* [正文]:
Do not allocate extra space for another array, you must do this by modifying the input array in-place with O(1) extra memory.

Example 1:

Given nums = [1,1,2],

Your function should return length = 2, with the first two elements of nums being 1 and 2 respectively.

It doesn't matter what you leave beyond the returned length.

Example 2:

Given nums = [0,0,1,1,1,2,2,3,3,4],

Your function should return length = 5, with the first five elements of nums being modified to 0, 1, 2, 3, and 4 respectively.

It doesn't matter what values are set beyond the returned length.

Clarification:

Confused why the returned value is an integer but your answer is an array?

Note that the input array is passed in by reference, which means modification to the input array will be known to the caller as well.

Internally you can think of this:

// nums is passed in by reference. (i.e., without making a copy)
int len = removeDuplicates(nums);

// any modification to nums in your function would be known by the caller.
// using the length returned by your function, it prints the first len elements.
for (int i = 0; i < len; i++) {
    print(nums[i]);
}

去除有序数组中的重复项，返回新数组的长度，要求in-place，O(1)的额外空间。

解法：双指针Two Pointers，一个指针遍历数组所有元素，一个指针指向遍历后的不重复元素的边界。

Java:

class Solution {
    public static int removeDuplicatesNaive(int[] A) {
      if (A.length < 2)

* [给定任务 1]:
请列出正文示例2中，数组 nums 的前五个元素被修改后的各个值。
* [给定任务 2]:
根据正文的说明，函数的返回值是整数，而答案却是数组，为什么这样并不矛盾？请用一到三句话解释。
* [给定任务 3]:
请从正文中返回从“int len = removeDuplicates(nums);”到“向遍历后的不重复元素的边界。”的这一部分，原文照录。

* [所给资料]:
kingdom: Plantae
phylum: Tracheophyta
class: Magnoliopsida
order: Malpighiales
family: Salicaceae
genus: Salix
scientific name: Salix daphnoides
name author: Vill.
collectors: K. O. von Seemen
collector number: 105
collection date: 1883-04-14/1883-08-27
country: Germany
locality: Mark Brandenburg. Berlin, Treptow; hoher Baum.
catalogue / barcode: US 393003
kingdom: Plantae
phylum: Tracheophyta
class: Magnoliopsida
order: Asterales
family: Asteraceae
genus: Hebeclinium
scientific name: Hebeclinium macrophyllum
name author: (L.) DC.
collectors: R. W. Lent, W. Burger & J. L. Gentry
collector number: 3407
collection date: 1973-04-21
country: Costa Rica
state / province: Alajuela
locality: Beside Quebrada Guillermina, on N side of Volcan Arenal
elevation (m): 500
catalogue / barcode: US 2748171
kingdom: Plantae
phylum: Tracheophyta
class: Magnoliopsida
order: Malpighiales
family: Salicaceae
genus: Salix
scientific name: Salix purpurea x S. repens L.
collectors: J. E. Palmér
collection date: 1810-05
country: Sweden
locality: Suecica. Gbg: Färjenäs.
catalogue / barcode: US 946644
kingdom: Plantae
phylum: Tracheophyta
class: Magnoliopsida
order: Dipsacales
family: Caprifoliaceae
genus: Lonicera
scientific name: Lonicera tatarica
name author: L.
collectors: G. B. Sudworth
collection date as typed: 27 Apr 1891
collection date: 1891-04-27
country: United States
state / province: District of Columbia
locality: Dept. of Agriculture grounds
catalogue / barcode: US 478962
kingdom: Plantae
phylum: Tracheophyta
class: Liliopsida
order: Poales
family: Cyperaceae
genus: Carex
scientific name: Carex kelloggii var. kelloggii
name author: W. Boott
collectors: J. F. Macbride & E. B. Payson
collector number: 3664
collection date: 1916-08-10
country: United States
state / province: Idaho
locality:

* [任务解答 1]:
0、1、2、3、4

* [任务解答 2]:
输入数组是按引用传入的，函数对它的任何修改调用者都能看到。调用者再用函数返回的长度，打印数组的前 len 个元素。

* [任务解答 3]:
int len = removeDuplicates(nums);

// any modification to nums in your function would be known by the caller.
// using the length returned by your function, it prints the first len elements.
for (int i = 0; i < len; i++) {
    print(nums[i]);
}

去除有序数组中的重复项，返回新数组的长度，要求in-place，O(1)的额外空间。

解法：双指针Two Pointers，一个指针遍历数组所有元素，一个指针指向遍历后的不重复元素的边界。